------ PROVIDED INFORMATION ------

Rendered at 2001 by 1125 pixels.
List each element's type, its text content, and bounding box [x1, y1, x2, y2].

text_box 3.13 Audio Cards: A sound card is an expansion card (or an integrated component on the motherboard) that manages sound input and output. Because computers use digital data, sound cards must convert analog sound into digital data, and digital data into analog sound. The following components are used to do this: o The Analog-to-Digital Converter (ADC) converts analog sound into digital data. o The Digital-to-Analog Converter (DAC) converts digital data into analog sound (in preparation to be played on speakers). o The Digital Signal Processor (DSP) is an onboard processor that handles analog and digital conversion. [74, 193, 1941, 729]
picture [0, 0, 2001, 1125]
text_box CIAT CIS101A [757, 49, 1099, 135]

------

▶ AIM OF THE TASK: After locating the line with "List each element's", output that line and every later one exactly, through the end of the entries above.

▶ RESPONSE:
List each element's type, its text content, and bounding box [x1, y1, x2, y2].

text_box 3.13 Audio Cards: A sound card is an expansion card (or an integrated component on the motherboard) that manages sound input and output. Because computers use digital data, sound cards must convert analog sound into digital data, and digital data into analog sound. The following components are used to do this: o The Analog-to-Digital Converter (ADC) converts analog sound into digital data. o The Digital-to-Analog Converter (DAC) converts digital data into analog sound (in preparation to be played on speakers). o The Digital Signal Processor (DSP) is an onboard processor that handles analog and digital conversion. [74, 193, 1941, 729]
picture [0, 0, 2001, 1125]
text_box CIAT CIS101A [757, 49, 1099, 135]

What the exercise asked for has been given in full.